Returning to Jamestown, Smith found that he was not well received. Captain Christopher Newport and
Gabriel Archer had assumed leadership during Smith's absence and the colonists still suffered from a
lack of food and proper shelter. Smith soon escaped from the tension of the fort and proceeded to
explore the Potomac and Rappahannock rivers and the Chesapeake Bay during the summer of 1608. His
explorations of Virginia were later compiled in his Map of Virginia. Captain Newport returned to England
in the fall of 1608 and John Smith was elected to the council once again in September.
Smith proved to be an able and efficient administrator and he quickly emerged as the leader of the
settlement. He pressured Powhatan to provide corn for the colonists and he threatened to banish any
colonist who was unwilling to work. Smith's discipline helped to sustain the colony through the winter of
1608-1609. However, Smith's prominent role in the colony was short-lived; Captain Newport returned to
Jamestown in 1609, bringing new settlers and supplies and armed with a new charter for the Virginia
Company. A power struggle ensued and Smith eventually lost his position as the president of the colony.
Smith also injured himself in a gunpowder explosion in the fall of the year. He went back to England in
October, 1609 and never returned to Virginia.

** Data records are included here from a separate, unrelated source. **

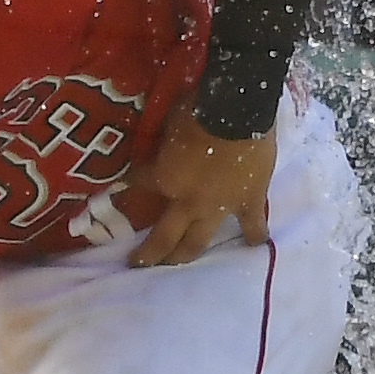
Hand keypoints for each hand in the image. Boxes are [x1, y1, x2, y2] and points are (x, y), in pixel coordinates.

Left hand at [127, 100, 272, 266]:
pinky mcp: (249, 203)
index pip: (139, 183)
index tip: (121, 186)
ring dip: (184, 255)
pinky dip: (253, 235)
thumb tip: (163, 144)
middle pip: (164, 237)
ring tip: (176, 264)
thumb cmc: (198, 109)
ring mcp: (219, 208)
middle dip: (149, 253)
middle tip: (138, 263)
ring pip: (198, 242)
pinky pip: (252, 226)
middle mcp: (187, 203)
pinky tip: (252, 245)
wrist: (238, 111)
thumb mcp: (168, 123)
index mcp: (164, 179)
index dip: (129, 184)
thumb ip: (164, 142)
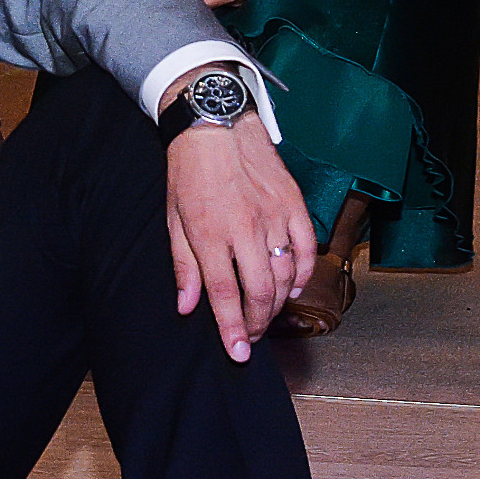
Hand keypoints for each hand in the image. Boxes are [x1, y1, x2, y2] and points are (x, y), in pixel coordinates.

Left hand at [163, 115, 313, 359]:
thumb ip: (182, 266)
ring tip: (264, 314)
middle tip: (250, 337)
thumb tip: (186, 306)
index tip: (238, 353)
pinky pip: (307, 250)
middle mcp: (246, 229)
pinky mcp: (295, 205)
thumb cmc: (188, 173)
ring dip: (277, 303)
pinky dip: (302, 274)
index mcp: (210, 234)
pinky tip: (291, 286)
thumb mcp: (172, 220)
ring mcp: (275, 217)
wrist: (216, 125)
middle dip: (257, 323)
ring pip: (286, 275)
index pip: (224, 294)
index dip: (232, 328)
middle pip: (260, 292)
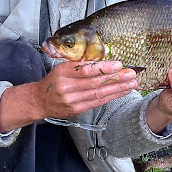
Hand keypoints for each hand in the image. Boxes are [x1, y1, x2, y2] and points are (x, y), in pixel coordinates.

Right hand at [0, 60, 137, 131]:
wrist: (39, 101)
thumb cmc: (54, 81)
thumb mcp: (62, 68)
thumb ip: (79, 65)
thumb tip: (104, 61)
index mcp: (62, 72)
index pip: (85, 70)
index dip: (103, 68)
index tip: (118, 64)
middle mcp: (66, 87)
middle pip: (94, 82)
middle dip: (116, 78)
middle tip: (131, 74)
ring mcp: (71, 101)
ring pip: (98, 93)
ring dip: (118, 88)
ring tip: (132, 83)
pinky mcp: (76, 110)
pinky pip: (97, 102)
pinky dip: (111, 96)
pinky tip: (122, 91)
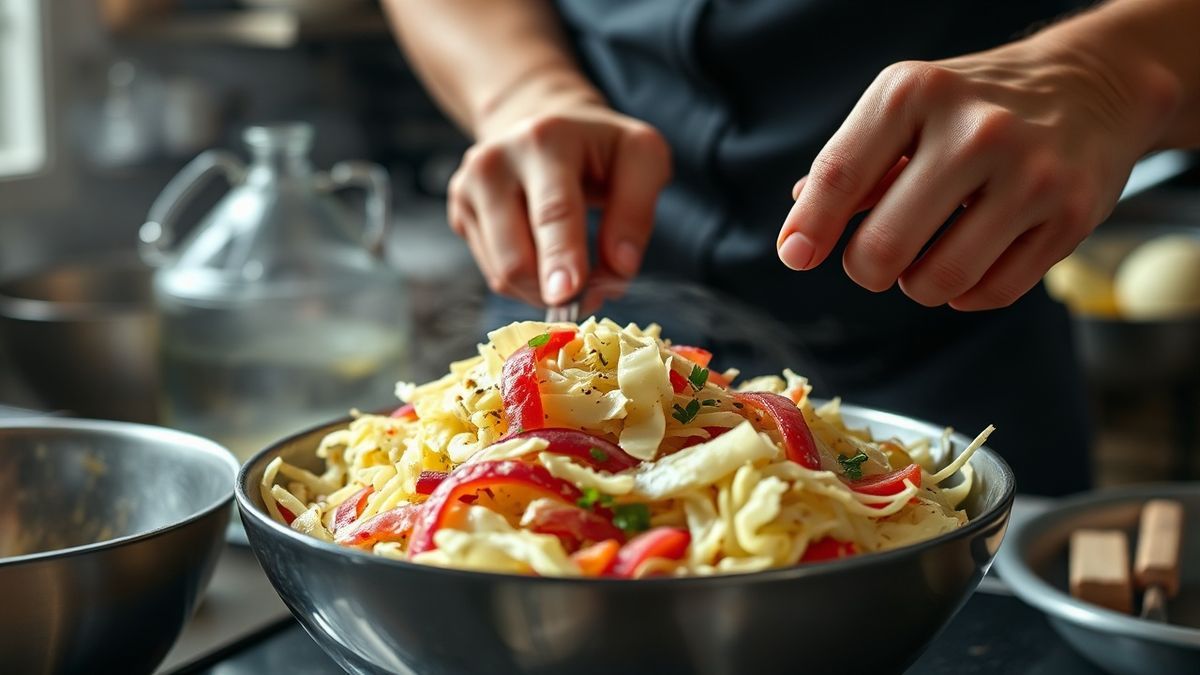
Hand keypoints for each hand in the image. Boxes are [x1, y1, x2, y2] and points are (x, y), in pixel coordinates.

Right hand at [448, 103, 670, 305]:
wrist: (545, 126)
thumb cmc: (601, 148)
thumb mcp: (642, 158)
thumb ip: (637, 211)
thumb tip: (620, 267)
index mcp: (544, 140)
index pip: (553, 210)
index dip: (561, 256)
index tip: (568, 295)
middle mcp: (494, 162)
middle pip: (516, 256)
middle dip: (555, 291)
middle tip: (591, 296)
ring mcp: (468, 189)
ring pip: (503, 274)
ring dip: (544, 292)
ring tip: (574, 273)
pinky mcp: (459, 214)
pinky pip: (495, 274)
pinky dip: (526, 284)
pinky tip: (546, 260)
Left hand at [777, 34, 1171, 309]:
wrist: (1092, 86)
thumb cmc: (974, 106)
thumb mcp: (907, 109)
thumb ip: (851, 166)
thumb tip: (798, 231)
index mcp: (915, 93)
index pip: (840, 175)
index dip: (810, 227)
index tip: (796, 256)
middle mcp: (975, 130)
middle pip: (885, 247)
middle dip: (866, 268)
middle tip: (874, 261)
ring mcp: (1029, 174)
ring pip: (939, 280)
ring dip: (918, 286)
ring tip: (924, 262)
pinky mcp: (1071, 215)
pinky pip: (994, 291)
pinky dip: (968, 294)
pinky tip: (971, 265)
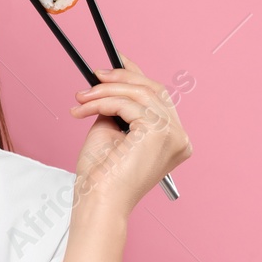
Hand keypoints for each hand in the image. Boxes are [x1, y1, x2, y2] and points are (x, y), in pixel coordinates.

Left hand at [69, 53, 192, 216]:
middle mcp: (179, 137)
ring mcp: (173, 135)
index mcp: (172, 139)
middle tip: (93, 77)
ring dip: (105, 91)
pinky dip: (102, 102)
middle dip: (120, 78)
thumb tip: (108, 82)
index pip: (158, 97)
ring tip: (81, 99)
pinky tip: (83, 110)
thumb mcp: (110, 131)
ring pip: (139, 93)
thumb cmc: (101, 176)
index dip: (138, 74)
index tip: (116, 60)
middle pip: (153, 90)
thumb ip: (117, 108)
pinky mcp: (159, 133)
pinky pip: (127, 103)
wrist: (98, 201)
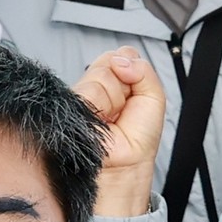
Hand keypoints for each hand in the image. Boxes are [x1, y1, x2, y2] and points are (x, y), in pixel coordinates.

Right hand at [75, 47, 166, 220]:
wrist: (125, 166)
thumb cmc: (137, 139)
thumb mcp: (153, 97)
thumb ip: (143, 70)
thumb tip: (122, 58)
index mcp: (114, 82)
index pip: (118, 55)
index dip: (129, 69)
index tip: (133, 93)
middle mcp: (95, 86)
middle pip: (107, 62)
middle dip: (122, 86)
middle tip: (122, 111)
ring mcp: (80, 95)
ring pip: (97, 76)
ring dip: (112, 100)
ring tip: (111, 120)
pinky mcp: (68, 105)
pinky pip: (87, 91)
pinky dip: (100, 107)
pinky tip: (101, 122)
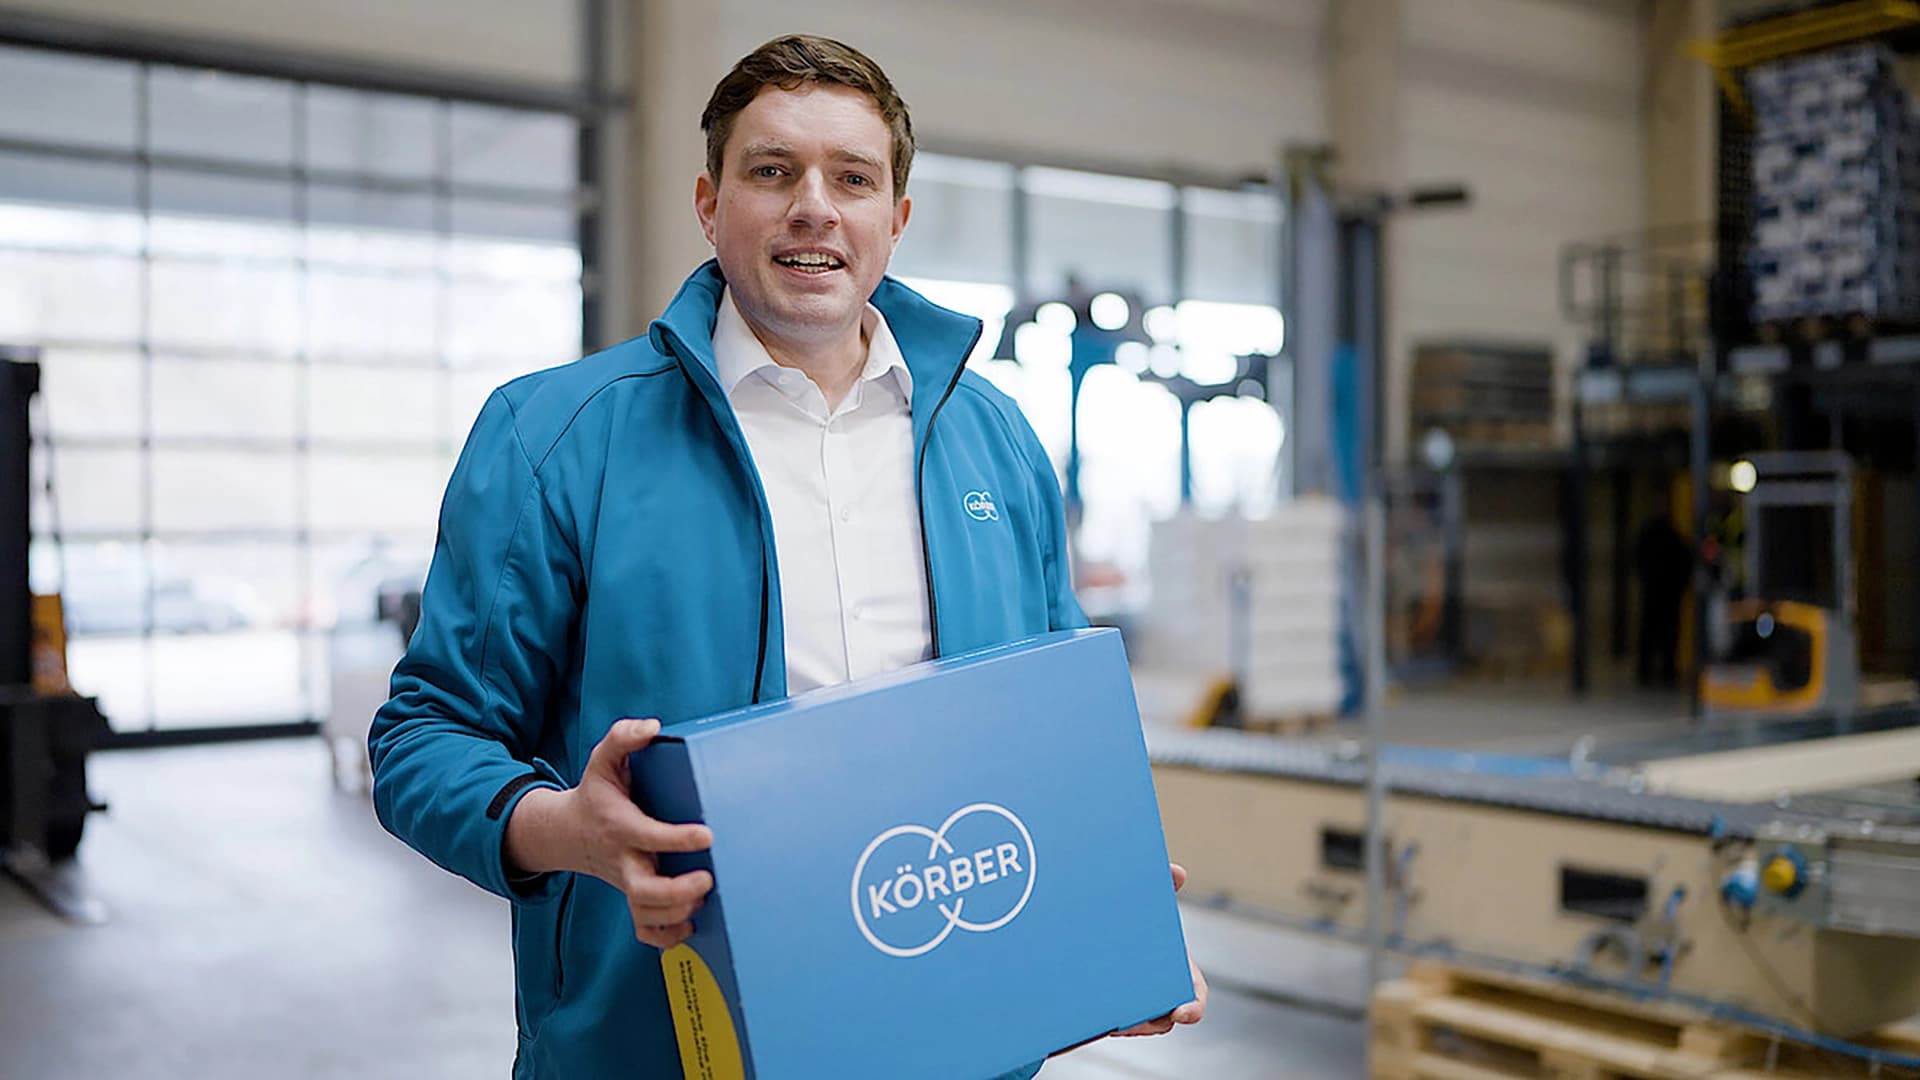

Smith did not abandon his commitment to the success of the Virginia settlement. Instead, he continued
his efforts to promote Jamestown (if not the Virginia Company) in England, producing numerous
narratives and maps of the new colony. In 1614 Smith, backed by London merchants, sailed to New
England and returned to England with furs and fish. Smith published ?A Description of New England? in
1616. He attempted a return trip to New England but was unsuccessful. During his remaining years in
England, he published eight books. His more significant title is ?The General History of Virginia, the
Somer Iles, and New England, with the Names of the Adventurers, and Their Adventures...? Captain John
Smith died in London on June 21, 1631. He is buried in St. Sepulchre's Church in London.